Data in this exercise:
►
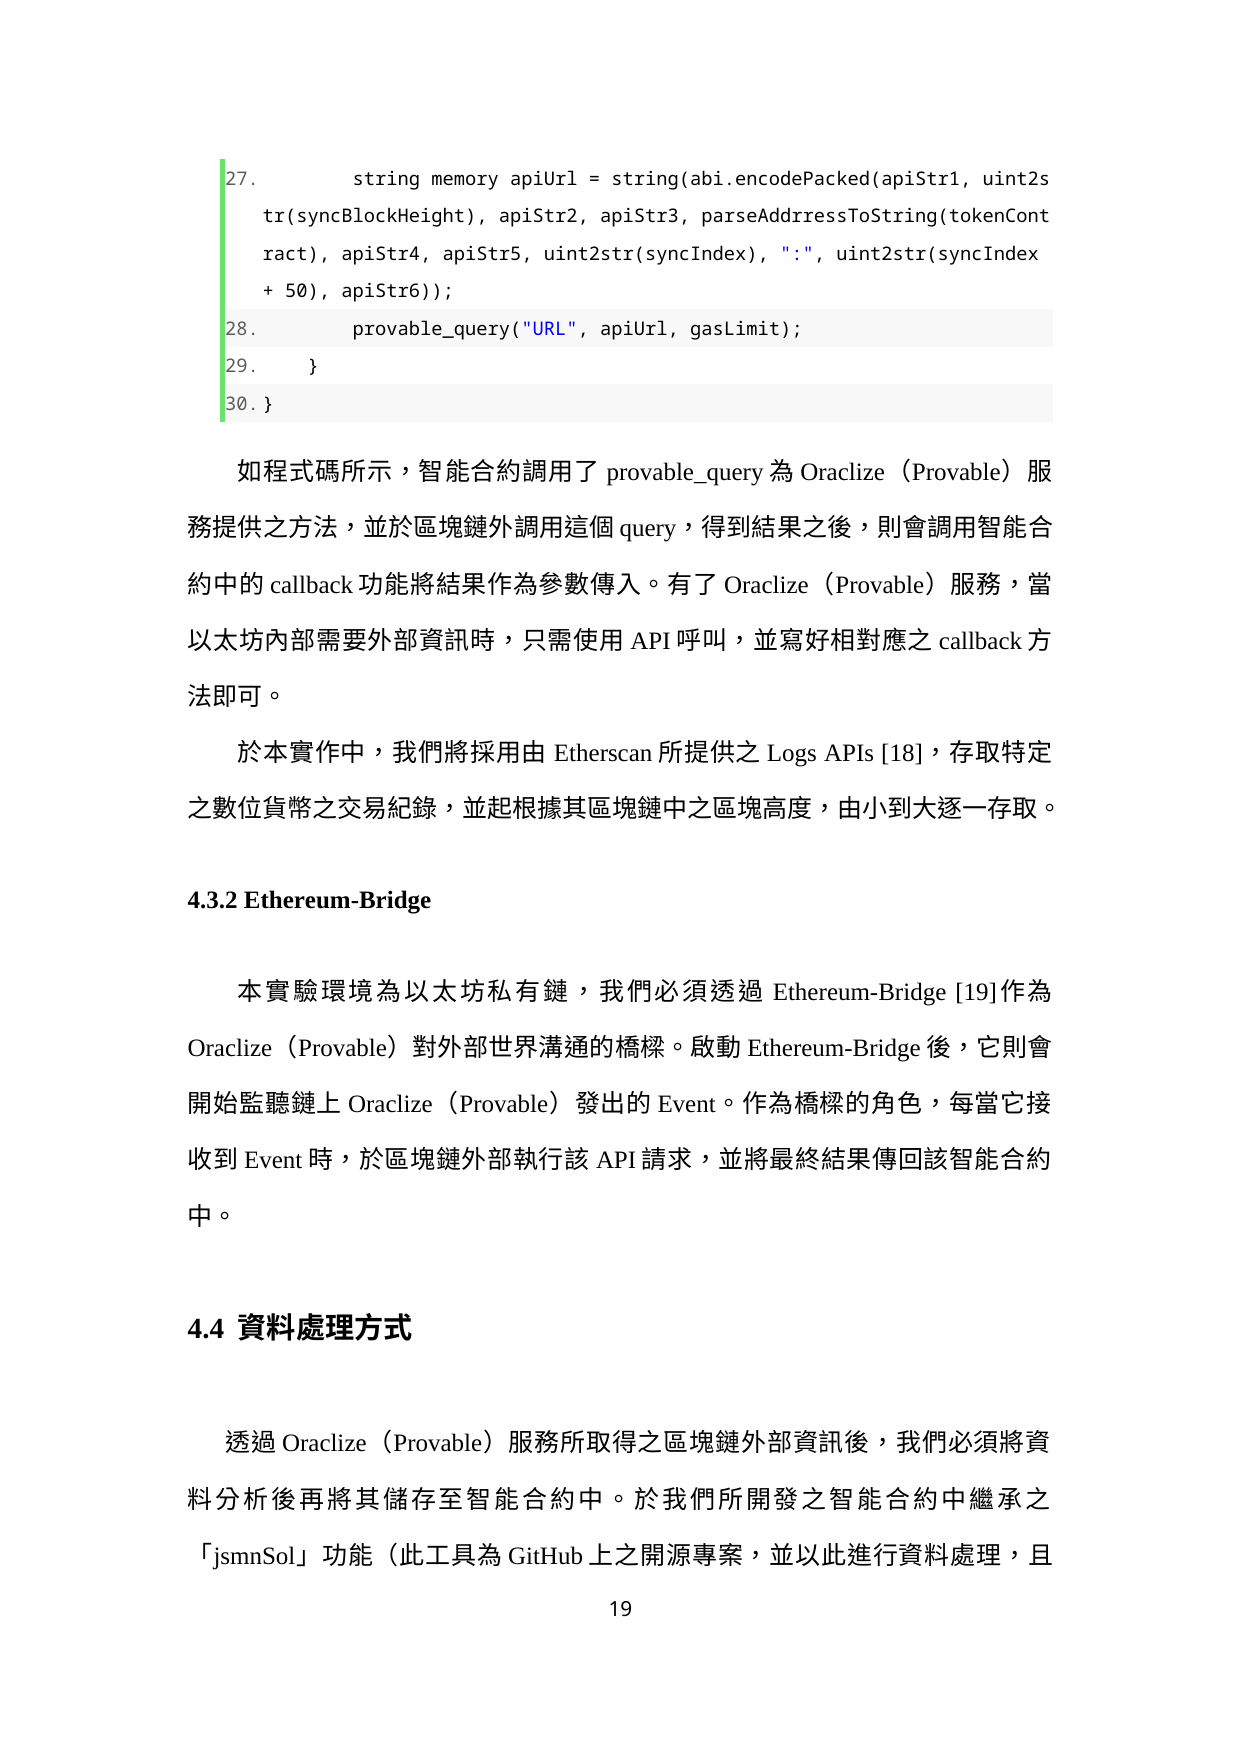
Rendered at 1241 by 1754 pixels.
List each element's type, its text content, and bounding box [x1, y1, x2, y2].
◄
►
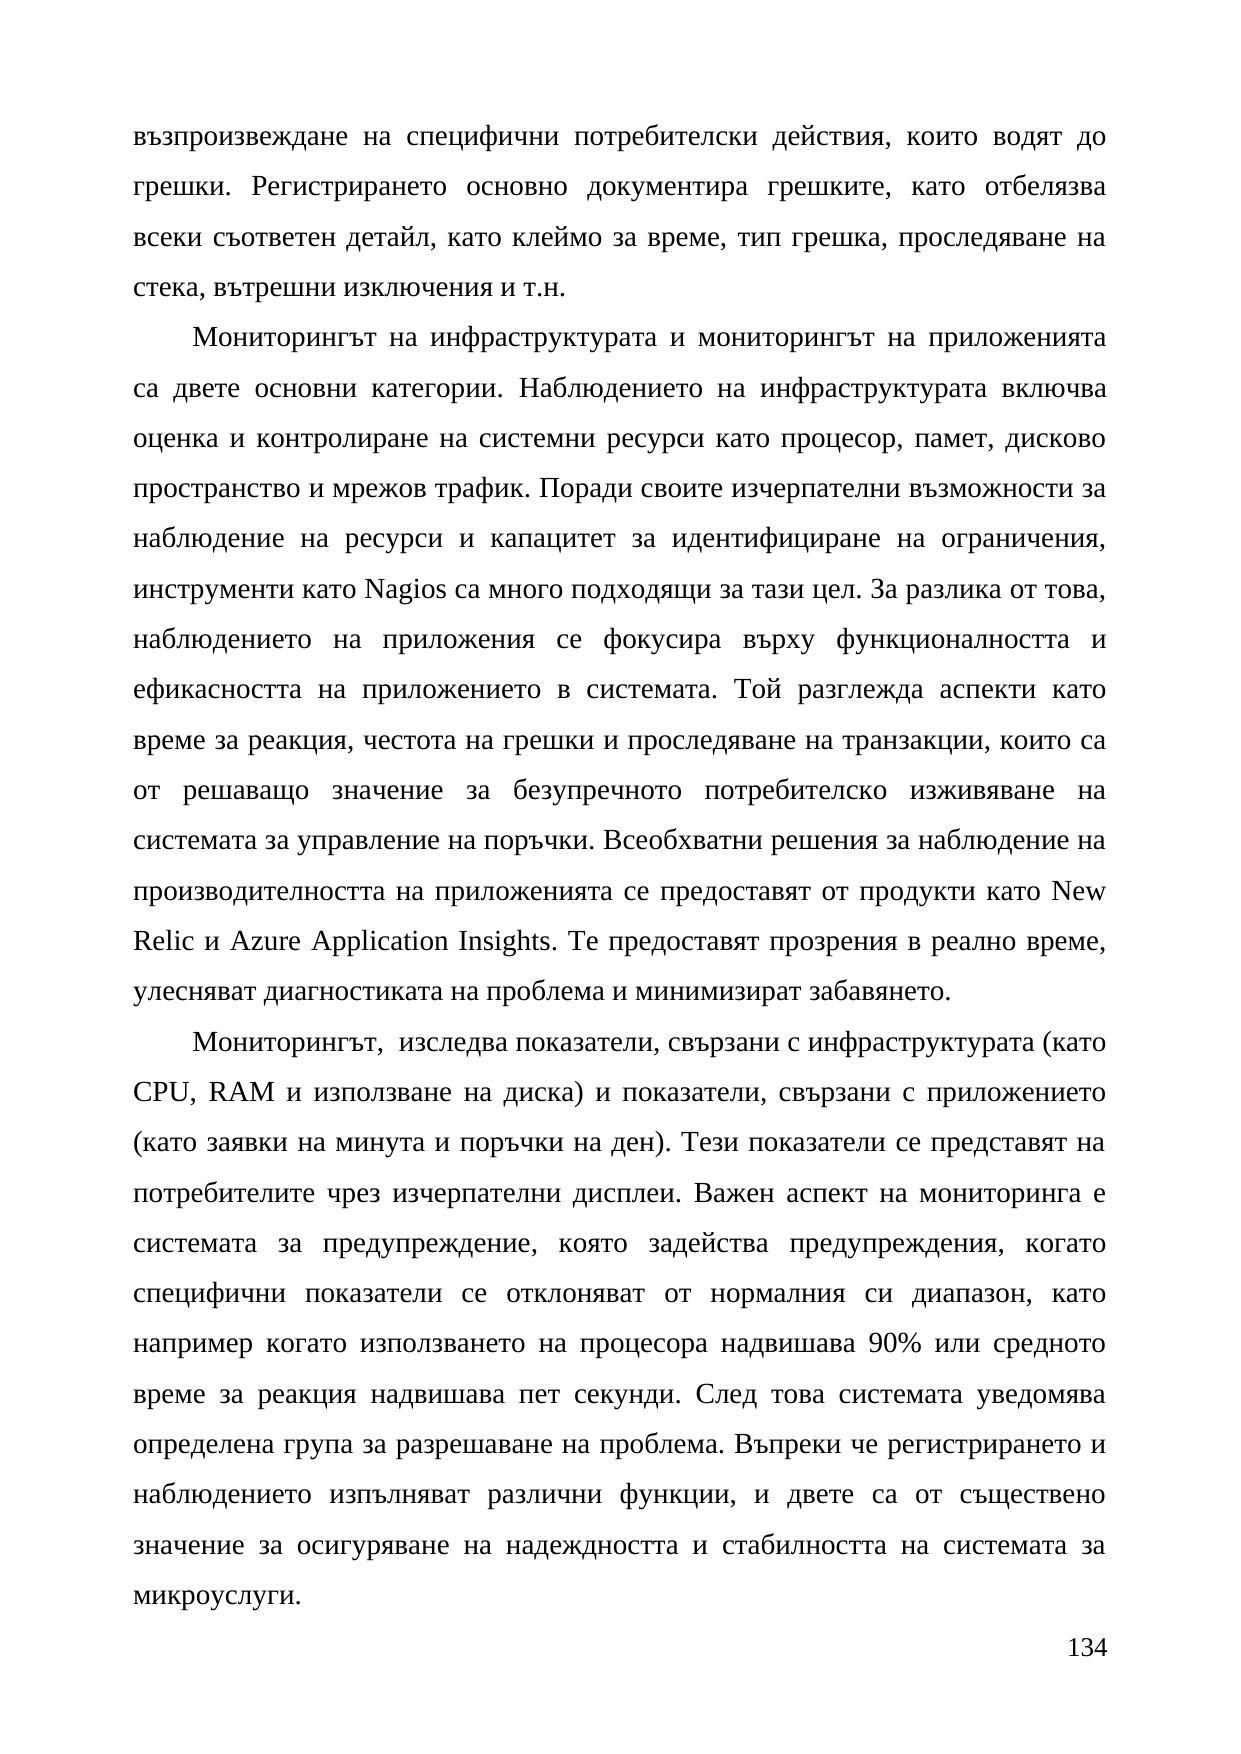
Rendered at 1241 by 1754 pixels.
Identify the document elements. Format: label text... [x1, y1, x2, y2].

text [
◄
Exercise description: Search the records above for "text" and copy every line that has it.

Result for this task:
List each element's type, its text content, and bounding box [x1, y1, x2, y2].
Identify the document elements. Format: label text... [x1, y1, x2, y2].
text [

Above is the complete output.